After a four year absence, Matt Sharp returns to the music world as a solo artist, emerging with a sparse, acoustic four song EP titled, Puckett's Versus The Country Boy. Hidden away in a small house deep in the countryside of Leipers Fork, TN Matt removed himself to do some thinking, writing and recording for what has evolved into the EP and soon to follow debut solo album.
The sound of his solo work is a big departure from what he is most well known for. The enigmatic front man for The Rentals (Maverick Records) released the seminal lo-fi new wave album Return of The Rentals in 1995, which featured the modern rock radio smash, "Friends Of P." and the critically acclaimed cult-classic Seven More Minutes. The sophomore effort was a glamorous affair of epic ballads and hedonistic celebrations, written and recorded in Barcelona and London, respectively. These were collaborations with some of Europe's most well known artists, such as Damon Albarn (Blur), Tim Wheeler (Ash), and countless others from Brit pop's royalty. The record was completed in a whirlwind of travel and emotion, bouncing from continent to continent in the haze of a passionate scene.
"at that time, I thought I had all the answers, trying to create a tower of song, monuments of sound, with very dense arrangements, a billion tracks of synthesizers, a zillion layers of female harmonies, all to celebrate this friend of mine and to let her know she meant the world to me, but somehow in the midst of all that production and chaos my message got lost in the machine"- Matt Sharp (2003)
Gone are the moog synthesizers, female harmonies and coke-bottle glasses.
The new music unfolds like a late night conversation with a long lost friend.
Central to his musical life now are his two main collaborators, Greg Brown (not to be confused with the folk singer of the same name) and ambient artist Josh Hager. Josh sets the tone of the new material with ghostly sounds that lay under the record's sparse arrangements, giving the music it's contemplative and almost haunting mood. Greg Brown's guitar brings to the record a rustic melodic sense with an authentic American voice.
Beyond that, Matt is probably best remembered as the charismatic founding member of WEEZER (whose bass playing was their heart and falsetto vocals their soul) in 1992. Living through the pandemonium and geek sheek phenomena that was the Blue Album (over 4 million copies sold in the U.S. alone), and one of the most influential, landmark records of the last decade, 1997's Pinkerton (rated number 16 by readers of Rolling Stone in a list of the greatest rock-n-roll records of all time), Matt and the group quietly parted ways sometime in 1998. Leaving the pop life behind, Matt found himself hold up in a small country house, far away from outside influences, without television or radio. The wide open fields of the Tennessee landscape serve as back drop for songs like "Goodbye West Coast", in which the author sings of returning home to visit his best friend's grave. The spiritual tone of lap steel, piano and acoustic guitar echo around the private words that read like a diary. The lyrics, instead of presuming to know all the answers, start to ask a lot of questions that get a dialog rolling.

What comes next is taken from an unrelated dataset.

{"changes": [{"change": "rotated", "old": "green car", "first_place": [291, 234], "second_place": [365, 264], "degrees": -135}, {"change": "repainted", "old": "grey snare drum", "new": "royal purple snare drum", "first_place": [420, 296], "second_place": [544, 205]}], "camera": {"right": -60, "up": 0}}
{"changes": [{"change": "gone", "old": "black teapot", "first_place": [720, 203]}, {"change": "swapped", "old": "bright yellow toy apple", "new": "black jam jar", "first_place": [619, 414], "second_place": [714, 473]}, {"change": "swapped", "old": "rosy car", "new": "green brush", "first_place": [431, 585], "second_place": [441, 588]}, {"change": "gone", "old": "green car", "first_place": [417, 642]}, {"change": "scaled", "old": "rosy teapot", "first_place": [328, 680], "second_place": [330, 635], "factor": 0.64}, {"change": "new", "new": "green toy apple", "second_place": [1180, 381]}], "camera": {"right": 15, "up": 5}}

Before the release of the record on the independent Portland label, Matt, Josh and Greg set out on the road to bring the music as directly and honestly as possible to their fans. Breaking down the barriers between performer and audience, Matt has asked everyone to bring a pillow and sit as close as possible with the band. Depending on the evening, the intimate shows can move from somber mood to light hearted storytelling.
The LA Weekly wrote: " Having just recorded an ambient eponymous solo album in the hermetic Leipers Fork, TN. The reclusive ex-WEEZER bassist and Rentals founder shines most brilliantly in the dark, just left of the spotlight. This is edgy songwriting from a wine flushed inner depth".
Time Out New York wrote: "As bassist and co-writer on WEEZER's first two albums, Matt Sharp supplied much of the vitality that made the group so refreshing. And as the frontman for the Rentals, he perfected the syn-thesis of crunchy pop melodies and mournful lyrics that were his previous band's stock and trade. Is it foolish to bemoan an artist's evolution ? Absolutely. As they've matured, many great pop craftsman - from Nick Lowe to Alex Chilton - have embraced a rootsier approach, sometimes with stellar results. Sharp has explained that he's merely trying to purify his work, citing The Rentals' lush production as an unnecessary barrier between songwriter and listener. Maybe, but what a wondrous barrier it was."